“I Balcani producono più storia di quanta ne possono digerire”. La frase di Winston Churchill può valere anche per l’Italia e mi è tornata in mente vedendo su Raiplay il documentario Spotlight La pecora nera, inchiesta di Valerio Cataldi e Andrea Palladino, dove in mezz’ora si racconta la storia di Alessandra De Bellis, moglie di Augusto Cauchi, figura centrale della destra neofascista toscana. Così accade che uno come il sottoscritto che per anni legge libri, si tiene al corrente con le notizie di cronaca, vede documentari, Report e tutta questa roba, con i misteri d’Italia fra mafia, terrorismo e Ustica che lo accompagnano per una vita, improvvisamente scopre una storia mai sentita. Che assume ancora più importanza in questi giorni di rievocazione della strage di Bologna dove dal processo emerge con sempre maggiore chiarezza il ruolo di Licio Gelli e della P2.
Questo Paese, instancabile produttore di storia e di storie, propone infatti la vicenda di Alessandra De Bellis, esemplare per spiegare cos’era l’Italia degli anni ’70 e ’80, l’Italia della P2 e anche per capire che la strage di Bologna era forse il punto finale o un’altra tappa di un percorso iniziato molti anni prima.
La storia della De Bellis è infatti legata all’attentato al treno Italicus. È la notte fra il 3 e 4 agosto 1974 quando sul treno che, risalendo la penisola, sta attraversando la galleria di San Benedetto Val di Sambro, in provincia di Bologna, scoppia una bomba che causa la morte di 12 persone e il ferimento di altre 48. Non è l’unico attentato di quel periodo. Il 21 aprile c’era stata l’esplosione a Vaiano (Prato) sulle rotaie della linea Bologna-Firenze; il 28 maggio la bomba in piazza della Loggia a Brescia; il 30 maggio a Pian del Rascino veniva ucciso in uno scontro a fuoco con i carabinieri Giancarlo Esposti che secondo alcune testimonianze stava preparandosi per andare a Roma per attentare alla vita del Presidente della Repubblica, che avrebbe dovuto colpire spettacolarmente a fucilate durante la parata del 2 giugno. Tutta roba dei neofascisti.
Questo il contesto dell’epoca: il 9 agosto 1975 Alessandra De Bellis racconta alla Polizia che suo marito Augusto Cauchi, noto estremista, nel loro breve matrimonio (naufragato dopo percosse e altro) le aveva confidato la sua attività nelle organizzazioni di estrema destra. La De Bellis depone a Cagliari dove si era rifugiata dopo la separazione. Dice che il marito le aveva parlato di un attentato da mettere in atto al treno Italicus e che alla fine di luglio del 1974 a casa sua c’era stata una riunione preparatoria.

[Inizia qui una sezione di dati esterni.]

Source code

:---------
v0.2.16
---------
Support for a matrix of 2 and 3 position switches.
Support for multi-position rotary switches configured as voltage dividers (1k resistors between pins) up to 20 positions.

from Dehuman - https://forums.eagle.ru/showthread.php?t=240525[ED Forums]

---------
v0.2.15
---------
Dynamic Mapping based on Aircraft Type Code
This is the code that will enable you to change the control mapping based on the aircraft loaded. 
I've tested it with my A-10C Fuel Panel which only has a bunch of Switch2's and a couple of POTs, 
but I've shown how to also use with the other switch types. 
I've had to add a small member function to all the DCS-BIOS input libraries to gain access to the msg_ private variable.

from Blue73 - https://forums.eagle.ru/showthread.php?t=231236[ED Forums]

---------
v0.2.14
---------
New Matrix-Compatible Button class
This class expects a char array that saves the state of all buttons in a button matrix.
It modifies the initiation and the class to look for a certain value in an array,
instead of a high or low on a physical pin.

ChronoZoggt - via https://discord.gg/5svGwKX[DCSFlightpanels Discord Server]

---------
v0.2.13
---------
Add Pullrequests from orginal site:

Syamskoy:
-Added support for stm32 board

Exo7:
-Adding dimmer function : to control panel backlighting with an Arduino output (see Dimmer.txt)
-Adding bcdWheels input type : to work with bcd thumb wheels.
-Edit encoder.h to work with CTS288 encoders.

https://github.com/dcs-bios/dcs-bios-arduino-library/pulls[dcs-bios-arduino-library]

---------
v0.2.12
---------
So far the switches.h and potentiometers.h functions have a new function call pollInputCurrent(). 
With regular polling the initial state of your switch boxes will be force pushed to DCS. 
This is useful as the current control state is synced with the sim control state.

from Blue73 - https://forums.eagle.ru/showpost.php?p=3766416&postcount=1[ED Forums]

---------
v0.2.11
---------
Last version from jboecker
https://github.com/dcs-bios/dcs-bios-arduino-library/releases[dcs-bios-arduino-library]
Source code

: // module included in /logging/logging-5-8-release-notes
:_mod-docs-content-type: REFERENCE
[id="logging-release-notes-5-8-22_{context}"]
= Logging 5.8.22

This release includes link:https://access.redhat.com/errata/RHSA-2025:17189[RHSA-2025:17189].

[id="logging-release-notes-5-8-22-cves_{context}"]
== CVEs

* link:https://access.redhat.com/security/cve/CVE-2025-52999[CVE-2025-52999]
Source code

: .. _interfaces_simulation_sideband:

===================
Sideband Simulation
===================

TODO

Allora Alessandra De Bellis aveva 23 anni e da quel momento – a lei che diventa “la pecora nera” – la vita cambia decisamente in peggio, diventando un incubo.
In Sardegna le rubano i soldi, ha bisogno di aiuto, va in una sede del Pci e dice di voler raccontare tutto sui fascisti. La mandano alla Polizia, da quello Stato che la dovrebbe proteggere e invece le massacra la vita. Entra infatti in azione la parte deviata dello Stato, la prelevano in Sardegna e grazie a magistrati e medici compiacenti, nel silenzio totale della stampa, fanno scempio della sua vita.
Nell’Italia democristiana che dava lezioni di democrazia ai comunisti era possibile subire violenze come in Unione Sovietica. Per Alessandra De Bellis si aprono le porte dell’ospedale psichiatrico fino a quando, un giorno, dice di non ricordare più la sua deposizione. Così può tornare a una vita normale.
Una vicenda agghiacciante e alla fine ti chiedi: è successo molti anni fa in un’Italia diversa, ma potrebbe succedere ancora?
La faccenda dell’Italicus è finita in nulla: a oggi non ci sono colpevoli perché quelli portati in processo sono stati assolti.